Copy out every line of the records below verbatim and in the same order.

#### LISTED ENTRIES ####

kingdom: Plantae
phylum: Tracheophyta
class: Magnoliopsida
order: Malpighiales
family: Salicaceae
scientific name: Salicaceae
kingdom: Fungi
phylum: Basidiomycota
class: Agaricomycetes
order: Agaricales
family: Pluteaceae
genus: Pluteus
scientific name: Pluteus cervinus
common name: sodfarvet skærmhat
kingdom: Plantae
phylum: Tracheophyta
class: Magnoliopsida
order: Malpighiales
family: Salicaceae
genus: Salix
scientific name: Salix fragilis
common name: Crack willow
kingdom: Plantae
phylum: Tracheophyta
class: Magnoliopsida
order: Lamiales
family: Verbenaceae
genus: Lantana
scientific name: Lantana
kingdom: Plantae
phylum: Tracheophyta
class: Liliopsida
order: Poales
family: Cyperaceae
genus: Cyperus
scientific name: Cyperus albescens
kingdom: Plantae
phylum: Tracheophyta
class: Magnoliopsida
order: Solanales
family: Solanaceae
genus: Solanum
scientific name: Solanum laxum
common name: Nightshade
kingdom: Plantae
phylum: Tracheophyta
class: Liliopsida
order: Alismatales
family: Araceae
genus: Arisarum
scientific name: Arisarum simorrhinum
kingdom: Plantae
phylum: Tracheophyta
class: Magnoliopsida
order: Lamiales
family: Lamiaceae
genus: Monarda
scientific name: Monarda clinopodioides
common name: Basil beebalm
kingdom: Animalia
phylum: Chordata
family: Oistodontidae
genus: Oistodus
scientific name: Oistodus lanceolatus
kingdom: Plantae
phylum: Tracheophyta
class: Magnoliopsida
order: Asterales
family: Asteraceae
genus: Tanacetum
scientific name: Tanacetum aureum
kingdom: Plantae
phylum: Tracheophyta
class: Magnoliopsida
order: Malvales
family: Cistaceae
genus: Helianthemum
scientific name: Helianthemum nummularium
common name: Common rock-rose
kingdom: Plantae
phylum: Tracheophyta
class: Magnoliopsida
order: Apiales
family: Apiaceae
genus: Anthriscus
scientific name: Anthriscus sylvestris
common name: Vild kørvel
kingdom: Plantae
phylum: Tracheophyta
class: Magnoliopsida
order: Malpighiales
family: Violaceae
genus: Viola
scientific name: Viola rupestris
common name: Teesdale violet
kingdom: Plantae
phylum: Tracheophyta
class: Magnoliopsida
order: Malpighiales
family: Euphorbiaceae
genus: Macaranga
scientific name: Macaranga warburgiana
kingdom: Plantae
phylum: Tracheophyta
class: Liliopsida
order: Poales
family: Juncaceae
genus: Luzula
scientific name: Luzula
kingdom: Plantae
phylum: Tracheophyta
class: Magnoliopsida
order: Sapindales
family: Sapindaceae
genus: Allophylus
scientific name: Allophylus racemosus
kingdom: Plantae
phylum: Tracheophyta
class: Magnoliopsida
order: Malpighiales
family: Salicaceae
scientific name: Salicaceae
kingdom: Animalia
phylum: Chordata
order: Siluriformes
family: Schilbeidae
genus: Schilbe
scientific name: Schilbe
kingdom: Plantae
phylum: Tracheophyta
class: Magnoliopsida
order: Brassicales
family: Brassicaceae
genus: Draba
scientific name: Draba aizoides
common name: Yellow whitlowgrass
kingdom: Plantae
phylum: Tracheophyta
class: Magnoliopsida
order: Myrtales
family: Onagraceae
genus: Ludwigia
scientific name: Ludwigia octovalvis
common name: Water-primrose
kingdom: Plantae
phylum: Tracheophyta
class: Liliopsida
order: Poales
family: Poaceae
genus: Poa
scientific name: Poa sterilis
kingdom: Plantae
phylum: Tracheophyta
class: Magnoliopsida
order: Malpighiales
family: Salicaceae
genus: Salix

####

• _ANSWER FOR THE TASK_
kingdom: Plantae
phylum: Tracheophyta
class: Magnoliopsida
order: Malpighiales
family: Salicaceae
scientific name: Salicaceae
kingdom: Fungi
phylum: Basidiomycota
class: Agaricomycetes
order: Agaricales
family: Pluteaceae
genus: Pluteus
scientific name: Pluteus cervinus
common name: sodfarvet skærmhat
kingdom: Plantae
phylum: Tracheophyta
class: Magnoliopsida
order: Malpighiales
family: Salicaceae
genus: Salix
scientific name: Salix fragilis
common name: Crack willow
kingdom: Plantae
phylum: Tracheophyta
class: Magnoliopsida
order: Lamiales
family: Verbenaceae
genus: Lantana
scientific name: Lantana
kingdom: Plantae
phylum: Tracheophyta
class: Liliopsida
order: Poales
family: Cyperaceae
genus: Cyperus
scientific name: Cyperus albescens
kingdom: Plantae
phylum: Tracheophyta
class: Magnoliopsida
order: Solanales
family: Solanaceae
genus: Solanum
scientific name: Solanum laxum
common name: Nightshade
kingdom: Plantae
phylum: Tracheophyta
class: Liliopsida
order: Alismatales
family: Araceae
genus: Arisarum
scientific name: Arisarum simorrhinum
kingdom: Plantae
phylum: Tracheophyta
class: Magnoliopsida
order: Lamiales
family: Lamiaceae
genus: Monarda
scientific name: Monarda clinopodioides
common name: Basil beebalm
kingdom: Animalia
phylum: Chordata
family: Oistodontidae
genus: Oistodus
scientific name: Oistodus lanceolatus
kingdom: Plantae
phylum: Tracheophyta
class: Magnoliopsida
order: Asterales
family: Asteraceae
genus: Tanacetum
scientific name: Tanacetum aureum
kingdom: Plantae
phylum: Tracheophyta
class: Magnoliopsida
order: Malvales
family: Cistaceae
genus: Helianthemum
scientific name: Helianthemum nummularium
common name: Common rock-rose
kingdom: Plantae
phylum: Tracheophyta
class: Magnoliopsida
order: Apiales
family: Apiaceae
genus: Anthriscus
scientific name: Anthriscus sylvestris
common name: Vild kørvel
kingdom: Plantae
phylum: Tracheophyta
class: Magnoliopsida
order: Malpighiales
family: Violaceae
genus: Viola
scientific name: Viola rupestris
common name: Teesdale violet
kingdom: Plantae
phylum: Tracheophyta
class: Magnoliopsida
order: Malpighiales
family: Euphorbiaceae
genus: Macaranga
scientific name: Macaranga warburgiana
kingdom: Plantae
phylum: Tracheophyta
class: Liliopsida
order: Poales
family: Juncaceae
genus: Luzula
scientific name: Luzula
kingdom: Plantae
phylum: Tracheophyta
class: Magnoliopsida
order: Sapindales
family: Sapindaceae
genus: Allophylus
scientific name: Allophylus racemosus
kingdom: Plantae
phylum: Tracheophyta
class: Magnoliopsida
order: Malpighiales
family: Salicaceae
scientific name: Salicaceae
kingdom: Animalia
phylum: Chordata
order: Siluriformes
family: Schilbeidae
genus: Schilbe
scientific name: Schilbe
kingdom: Plantae
phylum: Tracheophyta
class: Magnoliopsida
order: Brassicales
family: Brassicaceae
genus: Draba
scientific name: Draba aizoides
common name: Yellow whitlowgrass
kingdom: Plantae
phylum: Tracheophyta
class: Magnoliopsida
order: Myrtales
family: Onagraceae
genus: Ludwigia
scientific name: Ludwigia octovalvis
common name: Water-primrose
kingdom: Plantae
phylum: Tracheophyta
class: Liliopsida
order: Poales
family: Poaceae
genus: Poa
scientific name: Poa sterilis
kingdom: Plantae
phylum: Tracheophyta
class: Magnoliopsida
order: Malpighiales
family: Salicaceae
genus: Salix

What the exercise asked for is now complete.